___ Texte étudié ___

Je réalise soudain que même si le Saïgon est l’un des derniers restaurants qui restent encore ouvert dans la ville parmi quelques autres concurrents, il n’est peut-être pas si connu que ça et lui donner le nom sans autre indication c’est comme lui donner un faux nom pour qu’elle ne le trouve jamais. Le Saïgon est dans le quartier le plus populaire et humainement fréquenté, ce qui m’a fait pensé qu’elle connaissait. Son emplacement offre un double avantage : le fait qu’il y’ait autant d’humain en un même lieu assure un certain sentiment de sécurité car un vampire seul ne s’avanturerait pas là-bas pour attaquer la foule sans risquer de se faire tuer et puis ça garantit des clients pour faire tourner le restaurant. Ça me permet au moins de conserver mon emploi !

_ Le restaurant se trouve dans le quartier populaire en plein centre-ville, tu as dû passer devant des dizaines de fois sans le remarquer.

Le restaurant avait quelque chose de discret. En fait, c’était surtout que la devanture n’avait pas été refaite et que comme les autres bâtiments, il semblait tomber en ruine. Pourtant, malgré la peinture terne et caillée, l’intérieur avait été entretenu et sans atteindre les merveilleux restaurants chaleureux et accueillant d’avant l’ère vampirique, il s’en approchait. Certes, les sourires y étaient commerciaux mais au moins voilà une chose qui ne changeait pas de la vieille époque. Dire qu’à l’époque je voulais être disquaire.

J’arque un sourire à sa réponse et je cherche inutilement dans mes souvenirs si je connais le film dont elle me parle et si on fait référence à la même personne. Je n’ai pas la télévsion et parfois ça pèse un peu. La chasse a quelques peu remplacé ses moments d’ennui mais je ne la pratique pas suffisament pour pouvoir me prétendre arriver au rang des Slayers.

___

## [Exercices]
(a) Indiquez si chacune des affirmations suivantes concorde avec le texte étudié en répondant par oui ou par non, puis citez les mots du texte qui le prouvent : (i) Le Saïgon se trouve dans le quartier le plus populaire. (ii) La devanture du restaurant a été refaite. (iii) Dans ce restaurant, les sourires sont sincères.
(b) Relevez tous les adjectifs que le texte étudié applique aux restaurants d’avant l’ère vampirique.
(c) Recopiez mot pour mot le passage du texte étudié qui s’ouvre sur les mots contenant « Le restaurant avait » et se ferme sur « rang des Slayers. ».

___ Fiches de données ___

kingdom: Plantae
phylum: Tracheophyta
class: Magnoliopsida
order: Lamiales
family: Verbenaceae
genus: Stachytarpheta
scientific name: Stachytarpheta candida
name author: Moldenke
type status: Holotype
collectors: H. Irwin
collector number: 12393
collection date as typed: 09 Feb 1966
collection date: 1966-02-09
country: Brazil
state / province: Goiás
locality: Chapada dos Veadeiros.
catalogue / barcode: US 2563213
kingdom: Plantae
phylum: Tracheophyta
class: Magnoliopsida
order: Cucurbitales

___

## [Corrigé]
(a)
(i) Oui : « Le Saïgon est dans le quartier le plus populaire et humainement fréquenté »
(ii) Non : « la devanture n’avait pas été refaite »
(iii) Non : « les sourires y étaient commerciaux »

(b) merveilleux, chaleureux, accueillant

(c)
Le restaurant avait quelque chose de discret. En fait, c’était surtout que la devanture n’avait pas été refaite et que comme les autres bâtiments, il semblait tomber en ruine. Pourtant, malgré la peinture terne et caillée, l’intérieur avait été entretenu et sans atteindre les merveilleux restaurants chaleureux et accueillant d’avant l’ère vampirique, il s’en approchait. Certes, les sourires y étaient commerciaux mais au moins voilà une chose qui ne changeait pas de la vieille époque. Dire qu’à l’époque je voulais être disquaire.

J’arque un sourire à sa réponse et je cherche inutilement dans mes souvenirs si je connais le film dont elle me parle et si on fait référence à la même personne. Je n’ai pas la télévsion et parfois ça pèse un peu. La chasse a quelques peu remplacé ses moments d’ennui mais je ne la pratique pas suffisament pour pouvoir me prétendre arriver au rang des Slayers.